**GOAL OF THE EXERCISE**
Work through the entries below line by line and give the number of lines with the string "knee", nothing else.

**Items listed in a dataset**
--
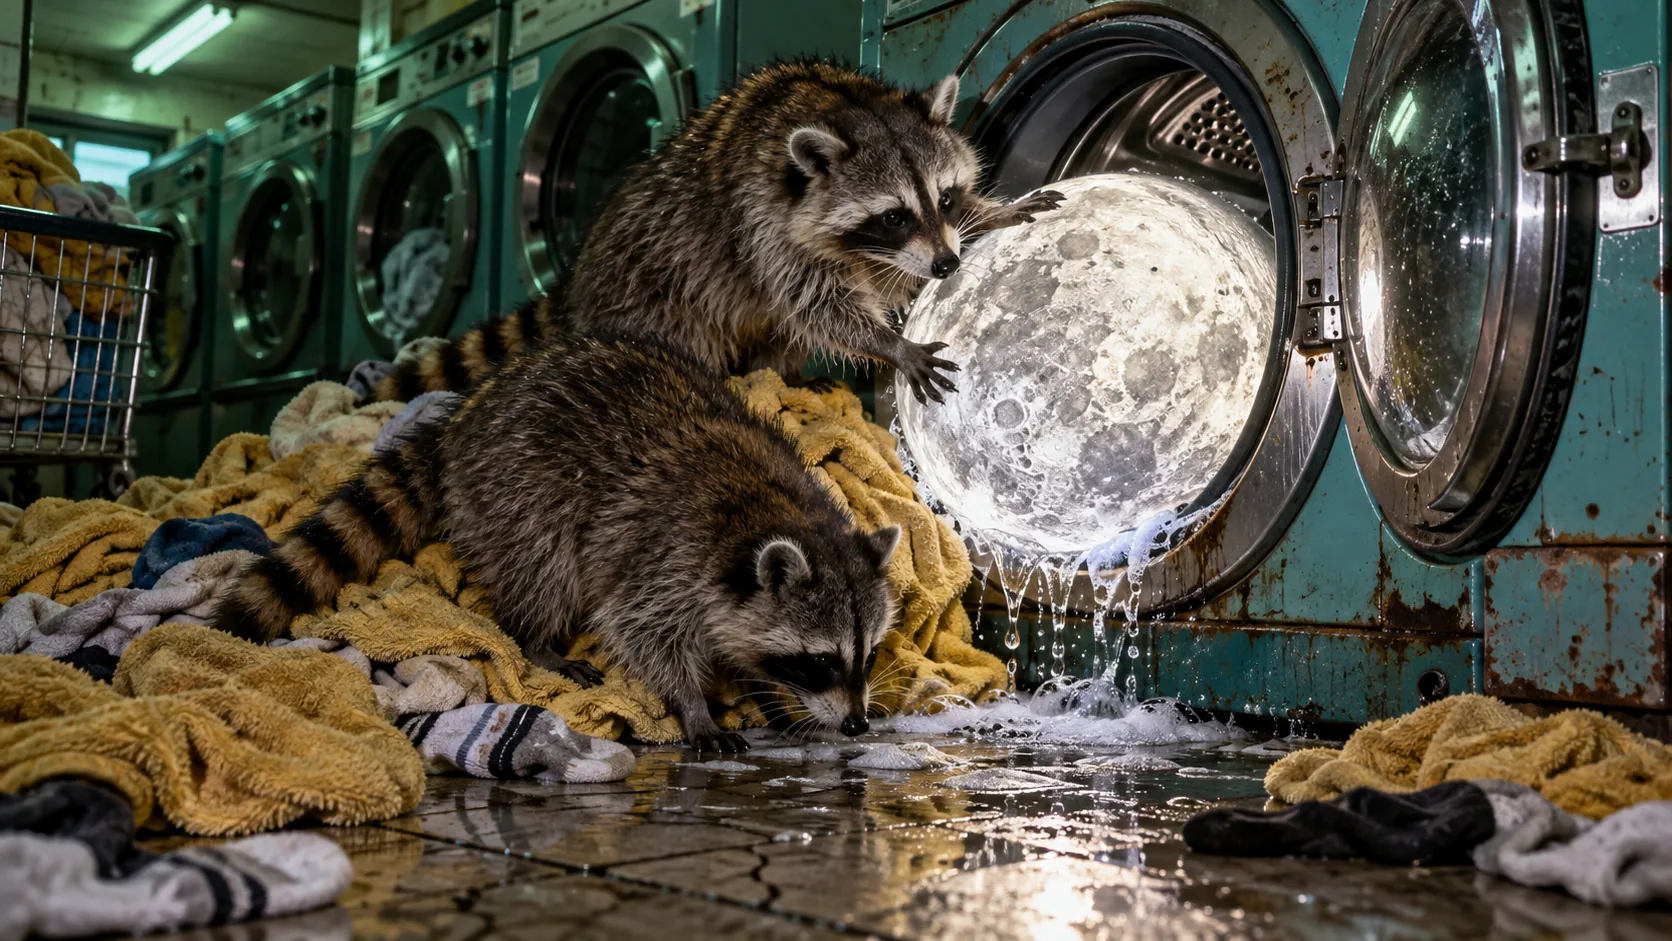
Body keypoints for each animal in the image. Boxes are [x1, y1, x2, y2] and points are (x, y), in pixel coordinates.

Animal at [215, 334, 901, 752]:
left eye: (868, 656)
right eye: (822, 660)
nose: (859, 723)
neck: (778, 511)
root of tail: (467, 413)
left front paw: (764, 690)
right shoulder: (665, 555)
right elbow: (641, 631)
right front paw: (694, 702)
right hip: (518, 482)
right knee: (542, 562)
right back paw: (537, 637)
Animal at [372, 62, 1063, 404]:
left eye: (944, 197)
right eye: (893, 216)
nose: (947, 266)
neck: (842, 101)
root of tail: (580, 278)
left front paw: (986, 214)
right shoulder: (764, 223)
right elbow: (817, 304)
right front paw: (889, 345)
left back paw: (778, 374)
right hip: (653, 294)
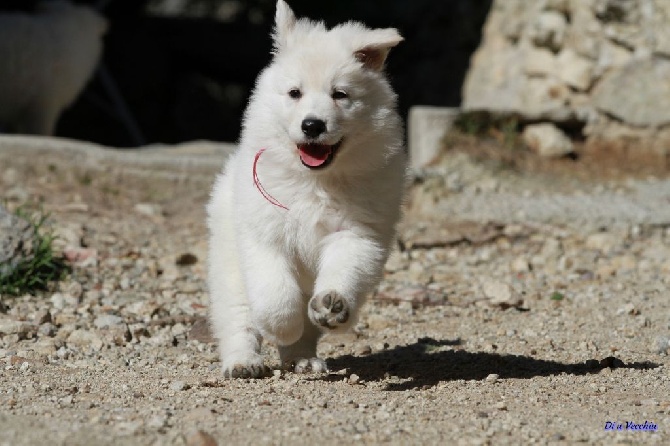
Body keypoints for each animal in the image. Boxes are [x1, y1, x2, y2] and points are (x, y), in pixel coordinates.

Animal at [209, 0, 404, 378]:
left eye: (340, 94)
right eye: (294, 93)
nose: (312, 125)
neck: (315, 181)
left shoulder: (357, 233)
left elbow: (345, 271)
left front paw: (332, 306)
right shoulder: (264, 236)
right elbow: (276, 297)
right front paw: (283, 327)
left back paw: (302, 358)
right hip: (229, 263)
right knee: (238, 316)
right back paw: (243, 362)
--
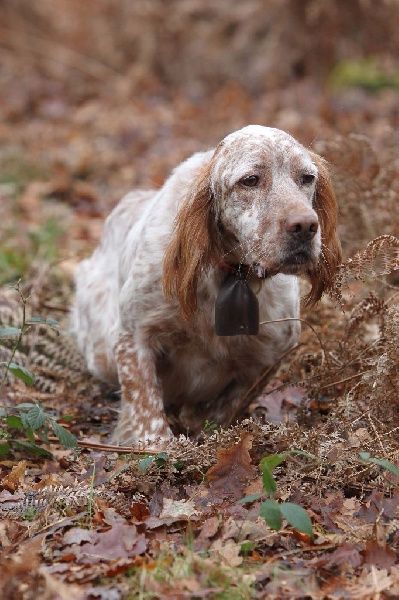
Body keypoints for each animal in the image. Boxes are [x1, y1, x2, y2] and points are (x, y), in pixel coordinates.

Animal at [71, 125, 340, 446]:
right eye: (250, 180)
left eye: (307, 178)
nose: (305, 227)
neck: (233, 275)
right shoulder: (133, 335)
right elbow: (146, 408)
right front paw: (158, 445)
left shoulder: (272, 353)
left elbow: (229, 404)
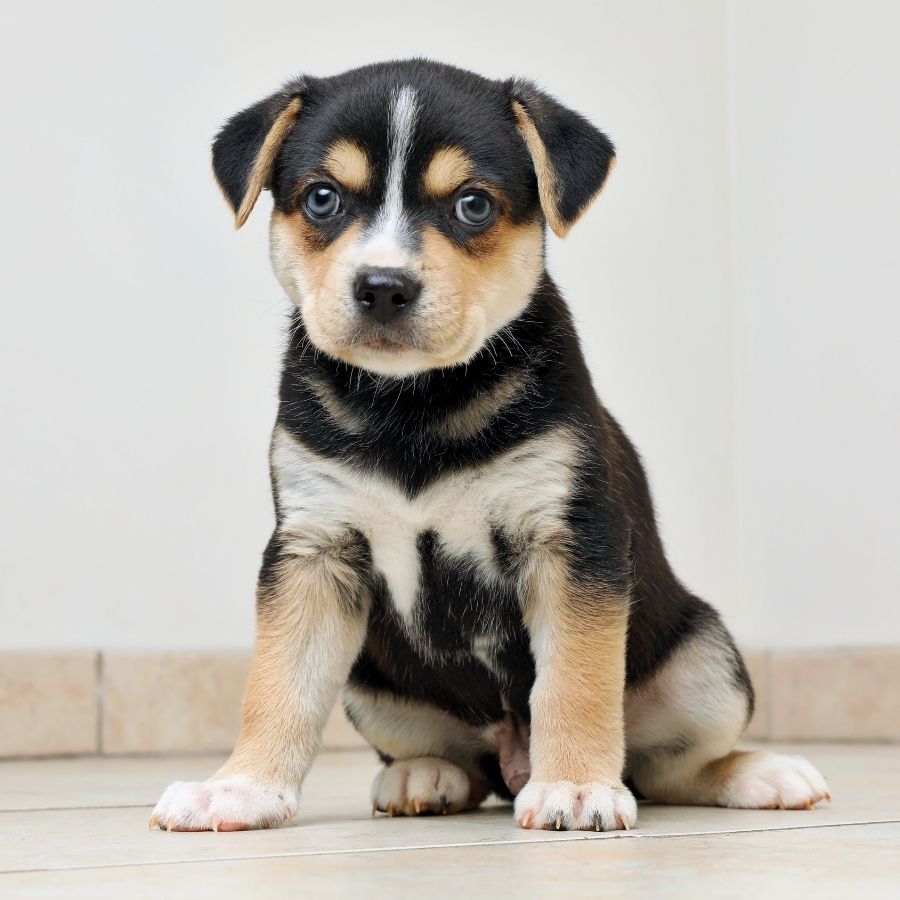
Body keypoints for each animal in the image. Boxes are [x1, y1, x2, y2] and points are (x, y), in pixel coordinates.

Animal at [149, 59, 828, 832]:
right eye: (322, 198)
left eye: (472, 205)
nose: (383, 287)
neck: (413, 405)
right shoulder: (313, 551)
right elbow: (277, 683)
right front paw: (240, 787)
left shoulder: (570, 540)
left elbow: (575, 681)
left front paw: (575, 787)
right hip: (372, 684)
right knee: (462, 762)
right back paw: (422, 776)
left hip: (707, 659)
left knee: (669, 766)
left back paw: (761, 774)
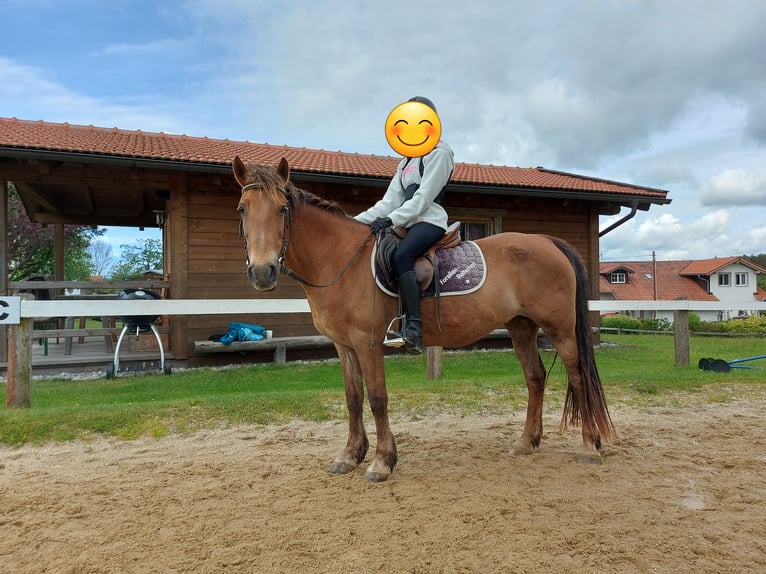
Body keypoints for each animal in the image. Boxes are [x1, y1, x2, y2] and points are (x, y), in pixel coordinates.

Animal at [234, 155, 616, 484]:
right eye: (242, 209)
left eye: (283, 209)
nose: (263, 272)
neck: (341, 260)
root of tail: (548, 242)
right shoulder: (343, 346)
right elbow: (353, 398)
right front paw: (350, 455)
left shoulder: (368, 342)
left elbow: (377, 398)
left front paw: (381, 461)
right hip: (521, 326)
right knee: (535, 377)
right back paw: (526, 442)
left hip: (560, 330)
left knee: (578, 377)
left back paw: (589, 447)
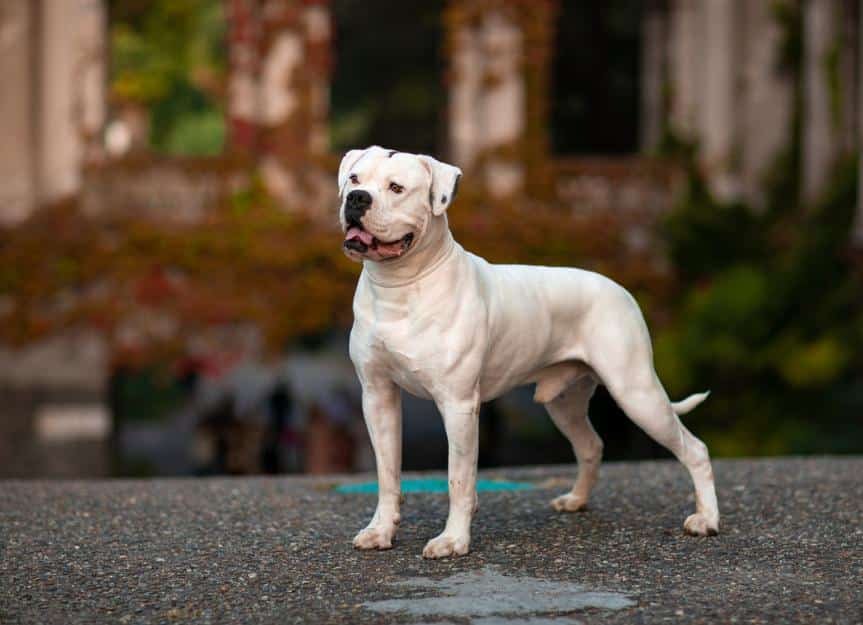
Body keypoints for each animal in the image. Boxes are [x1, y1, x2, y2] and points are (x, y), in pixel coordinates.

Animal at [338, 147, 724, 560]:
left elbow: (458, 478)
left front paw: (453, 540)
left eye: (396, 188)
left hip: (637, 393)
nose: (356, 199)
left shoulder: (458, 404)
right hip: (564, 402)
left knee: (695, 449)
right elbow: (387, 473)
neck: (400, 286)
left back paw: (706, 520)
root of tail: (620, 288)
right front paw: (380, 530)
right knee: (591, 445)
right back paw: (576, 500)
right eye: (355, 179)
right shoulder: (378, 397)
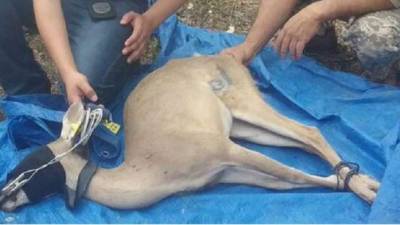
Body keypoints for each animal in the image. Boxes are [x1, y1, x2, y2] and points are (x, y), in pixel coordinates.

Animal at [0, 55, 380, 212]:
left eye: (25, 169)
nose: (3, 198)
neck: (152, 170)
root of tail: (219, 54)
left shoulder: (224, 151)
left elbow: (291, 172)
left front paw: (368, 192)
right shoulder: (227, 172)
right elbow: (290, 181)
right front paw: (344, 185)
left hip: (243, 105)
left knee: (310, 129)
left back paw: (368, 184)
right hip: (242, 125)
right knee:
--
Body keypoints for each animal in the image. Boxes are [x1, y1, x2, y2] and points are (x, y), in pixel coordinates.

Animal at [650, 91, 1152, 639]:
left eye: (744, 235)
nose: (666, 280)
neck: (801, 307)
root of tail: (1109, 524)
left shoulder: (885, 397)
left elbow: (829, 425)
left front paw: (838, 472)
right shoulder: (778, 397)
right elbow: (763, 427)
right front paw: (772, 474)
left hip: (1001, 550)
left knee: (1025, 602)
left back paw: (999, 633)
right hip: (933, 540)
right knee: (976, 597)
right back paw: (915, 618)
--
**TASK RESPONSE**
12